ACTIVITY LIST:
A – According to the grazing passage, how short can a herd's stay in one paddock be under mob grazing?
B – Echo the entries word for word, starting at the line that contains "Is the value" and ending at the end of the entries, with the pictures left out.

** Opening PASSAGE SHOWN block **

Grazing Cattle is More Than Having Grass

Intuitively, it would seem the easiest thing about raising cattle is the part where the cows eat grass. Really, how complicated can it be to just put the cows out where the grass is and let them graze? Actually, it is a lot more complicated than what it might seem at first brush because of the grazing habits of cattle (which also applies to other herbivores).

You see, cattle and other large grazing animals are a lot like us in that they are lazy. They won’t walk farther than they absolutely have to unless they are encouraged. What this leads to is uneven grazing, with parts of the pasture overgrazed and other parts with too much remaining forage.


Yes, these critters will do the same thing if not guided. Just because we ride them doesn’t mean they are less lazy than cows.

To counteract this, ranchers utilize several different techniques that make the cows move around the entire pasture to graze. A simple option that is often used is called rotational grazing. It works by dividing the pasture into smaller pastures. Each small pasture is grazed by the herd all at once, and then the cows are rotated to another pasture. The idea is that between each bout of grazing, the grass in each pasture is able to catch a rain and do some re-growing.

A variation on this concept is known as high density or “mob” grazing. In this method, the small pastures are subdivided into tiny paddocks where the herd grazes for a very short period of time. This can be even as short as a day or two. The paddocks are usually created by temporary fences.

The idea is that the hoof action on the grass and ground, and the higher concentration of the manure increases the fertility of the soil. This area is then rested for longer than it would be in a traditional rotational grazing strategy, even for time periods of one year or longer. The advantage to mob grazing is grass growth is improved, while the disadvantage is that it requires more work to move fences daily.

** Closing PASSAGE SHOWN block **
** Opening GIVEN DATA block **

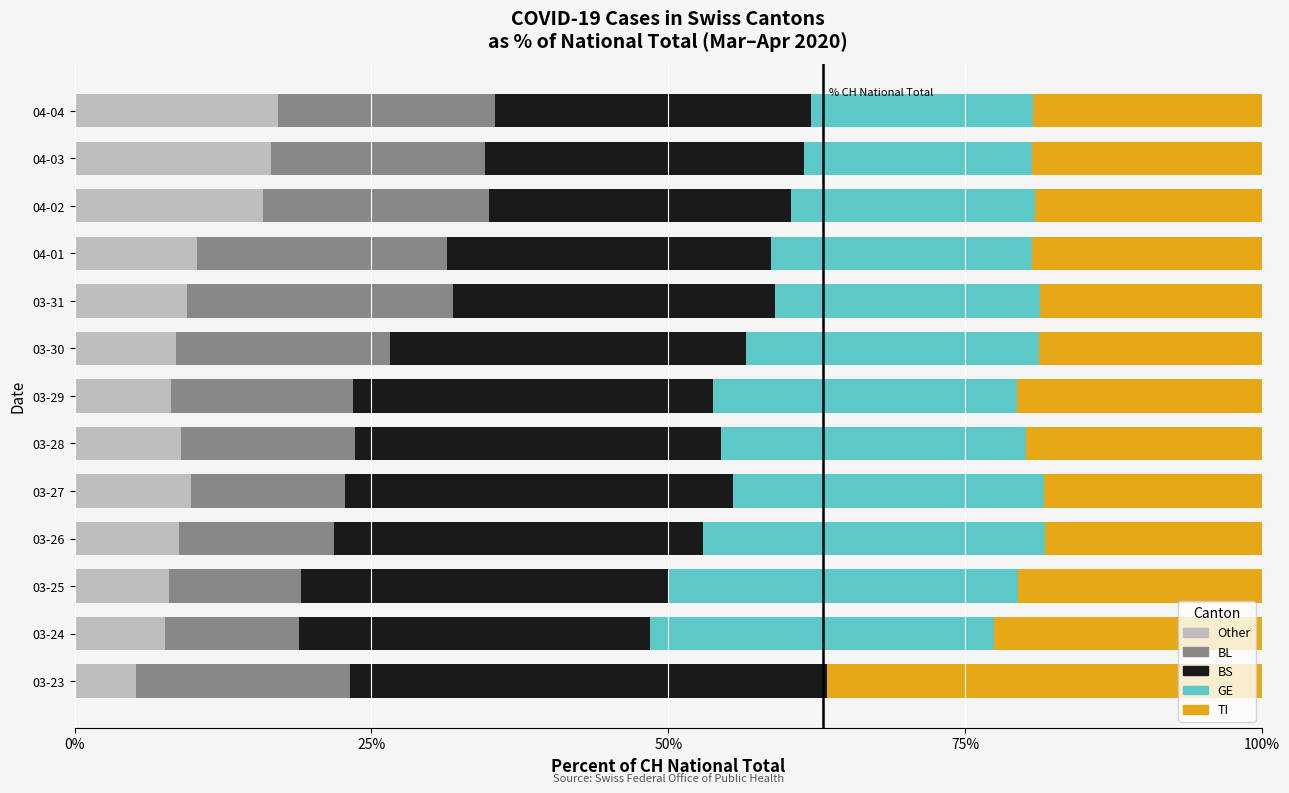

What is the total value across all series at 03-25?

100.0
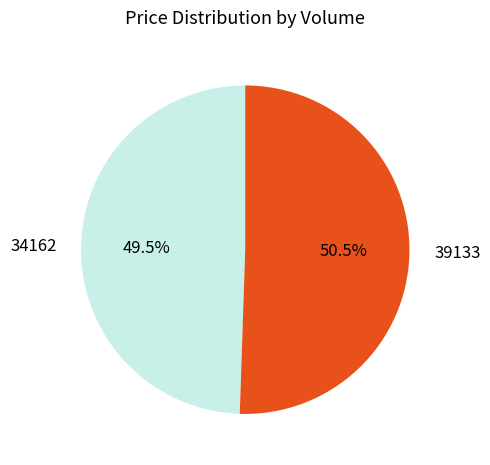

How many slices are in this pie chart?

2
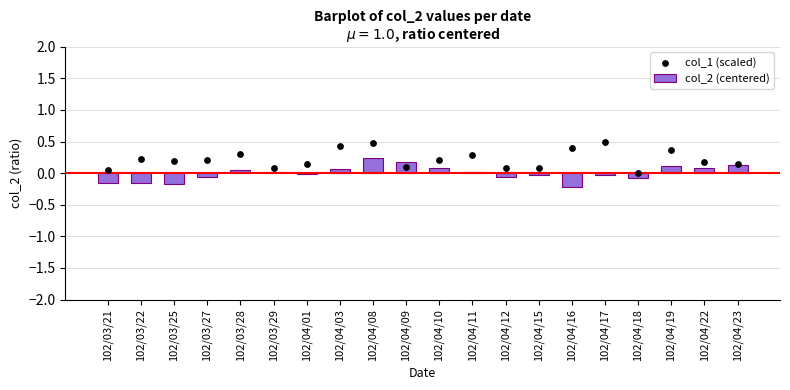

Is the value of col_2 (centered) at 102/04/16 greater than the value of col_1 (scaled) at 102/03/27?

No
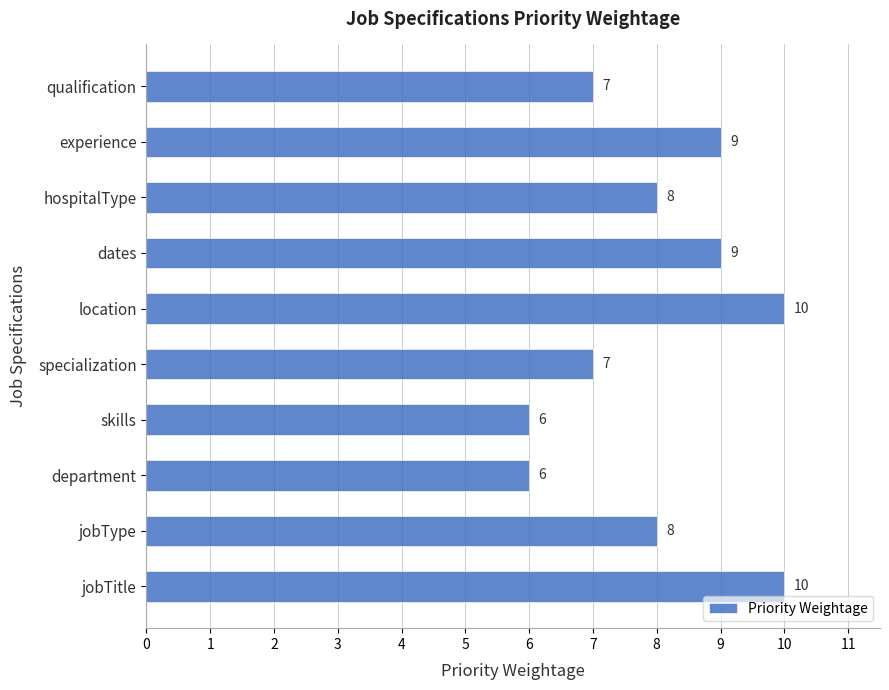

What is the sum of the values at qualification and dates?

16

** Closing GIVEN DATA block **

SOLVED PROBLEMS:
A – As short as a day or two.

B –
Is the value of col_2 (centered) at 102/04/16 greater than the value of col_1 (scaled) at 102/03/27?

No

What is the sum of the values at qualification and dates?

16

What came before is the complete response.